Circling the tree, I found a narrow cavity, about twelve feet tall, that led into the hollowed-out base—it was unclear whether from fire or age or both. With utmost care to touch the tree as seldom and as reverently as possible, I slipped inside. The fumes of the highway, and all traces of the modern city, melted away as I was enveloped by the scent of history.
The air inside was loamy, redolent of leaf rot and earth, with a minerally tang. It was easy to imagine that the tree had smelled exactly like this for four centuries, and when, reputedly, George Washington passed close by on his tour of Long Island, and the Matinecock Indians shuffled past.
This being New York, many trees vie for superlative titles. In fact, the Parks Department has compiled a database of sixty of the city’s Great Trees, and one intrepid fellow blogger has set out to visit them all. Besides the Alley Pond Giant, my favorite contestant is the self-proclaimed “World’s Most Famous Tree” located on a sleepy suburban block in Bergen Beach, Brooklyn, and maintained by one man for the past twelve years. (Needless to say, it is not included on the Parks Department list.)

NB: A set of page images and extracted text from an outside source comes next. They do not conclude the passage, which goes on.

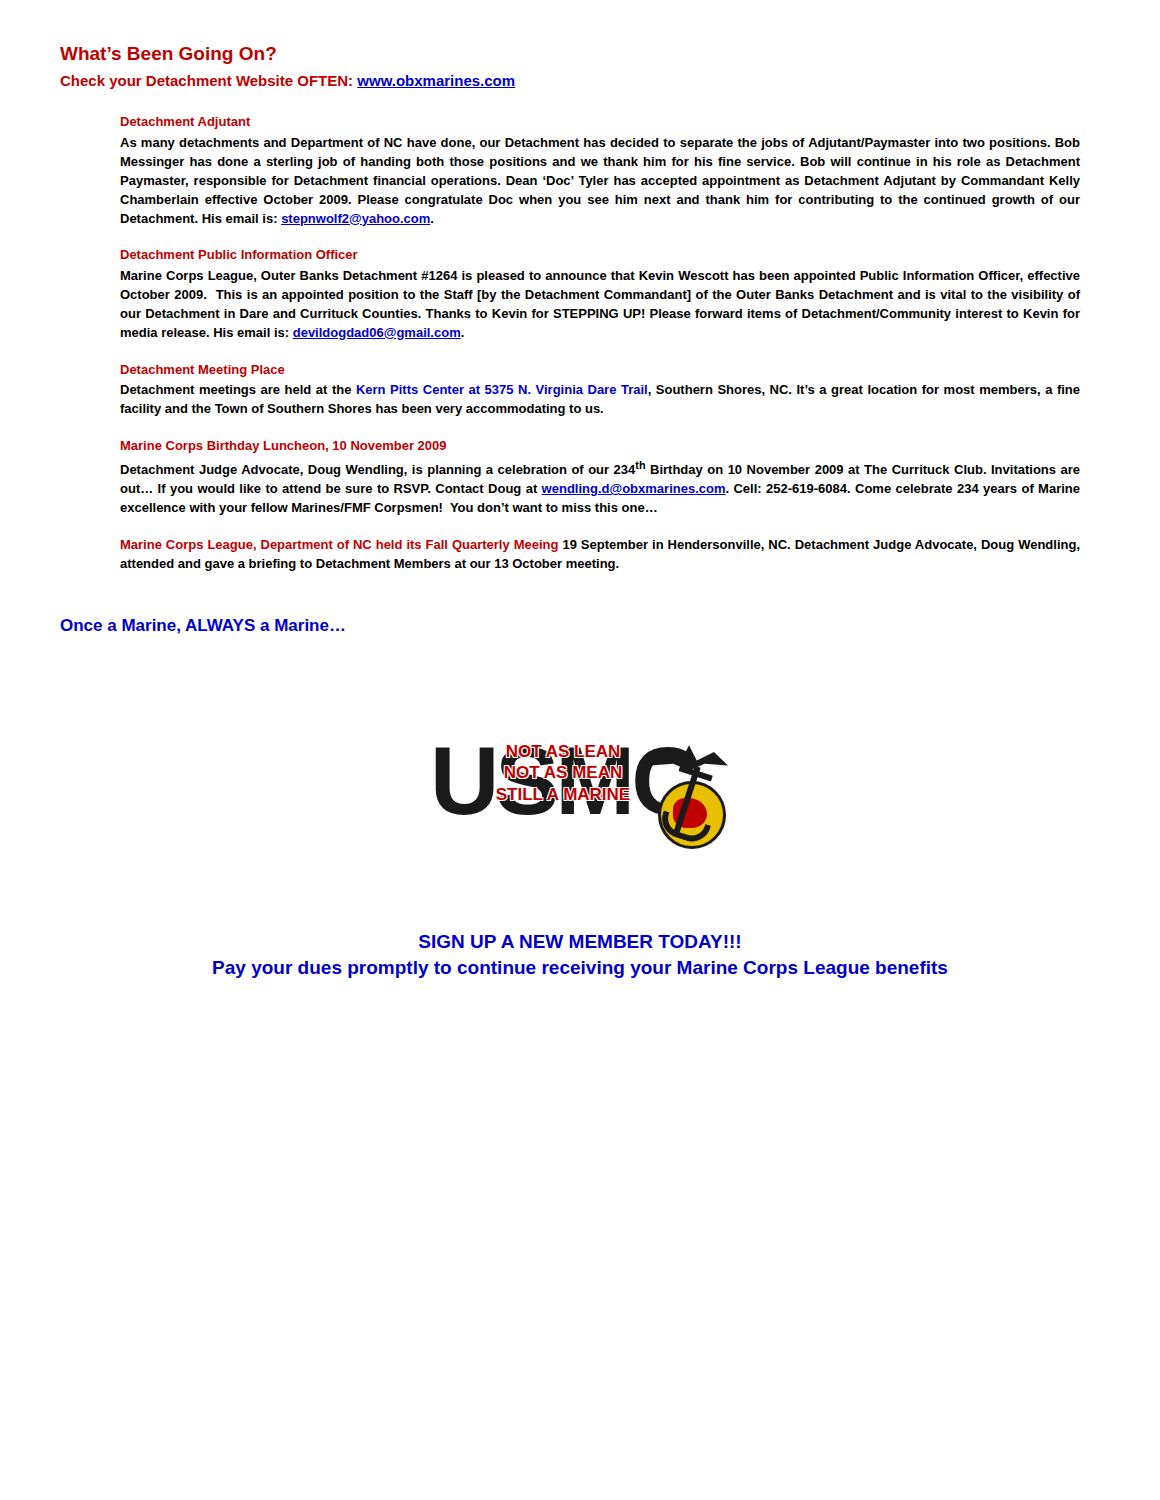What’s Been Going On?
Check your Detachment Website OFTEN: www.obxmarines.com
Detachment Adjutant
As many detachments and Department of NC have done, our Detachment has decided to separate the jobs of Adjutant/Paymaster into two positions. Bob Messinger has done a sterling job of handing both those positions and we thank him for his fine service. Bob will continue in his role as Detachment Paymaster, responsible for Detachment financial operations. Dean ‘Doc’ Tyler has accepted appointment as Detachment Adjutant by Commandant Kelly Chamberlain effective October 2009. Please congratulate Doc when you see him next and thank him for contributing to the continued growth of our Detachment. His email is: stepnwolf2@yahoo.com.
Detachment Public Information Officer
Marine Corps League, Outer Banks Detachment #1264 is pleased to announce that Kevin Wescott has been appointed Public Information Officer, effective October 2009. This is an appointed position to the Staff [by the Detachment Commandant] of the Outer Banks Detachment and is vital to the visibility of our Detachment in Dare and Currituck Counties. Thanks to Kevin for STEPPING UP! Please forward items of Detachment/Community interest to Kevin for media release. His email is: devildogdad06@gmail.com.
Detachment Meeting Place
Detachment meetings are held at the Kern Pitts Center at 5375 N. Virginia Dare Trail, Southern Shores, NC. It’s a great location for most members, a fine facility and the Town of Southern Shores has been very accommodating to us.
Marine Corps Birthday Luncheon, 10 November 2009
Detachment Judge Advocate, Doug Wendling, is planning a celebration of our 234th Birthday on 10 November 2009 at The Currituck Club. Invitations are out… If you would like to attend be sure to RSVP. Contact Doug at wendling.d@obxmarines.com. Cell: 252-619-6084. Come celebrate 234 years of Marine excellence with your fellow Marines/FMF Corpsmen! You don’t want to miss this one…
Marine Corps League, Department of NC held its Fall Quarterly Meeing 19 September in Hendersonville, NC. Detachment Judge Advocate, Doug Wendling, attended and gave a briefing to Detachment Members at our 13 October meeting.
Once a Marine, ALWAYS a Marine…
USMC
NOT AS LEAN
NOT AS MEAN
STILL A MARINE
SIGN UP A NEW MEMBER TODAY!!!
Pay your dues promptly to continue receiving your Marine Corps League benefits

Unlike some of its kin, the Alley Pond Giant is humble. It holds its secrets inside, in the furrows of its hollow trunk, in the scent and texture of its hoary bark. Like a true New Yorker, the Giant minds its own business as it lives and grows in increasingly unlikely surroundings, getting what it needs from the city’s light and air, and from the unexpected visitors and messages that find their way to its roots.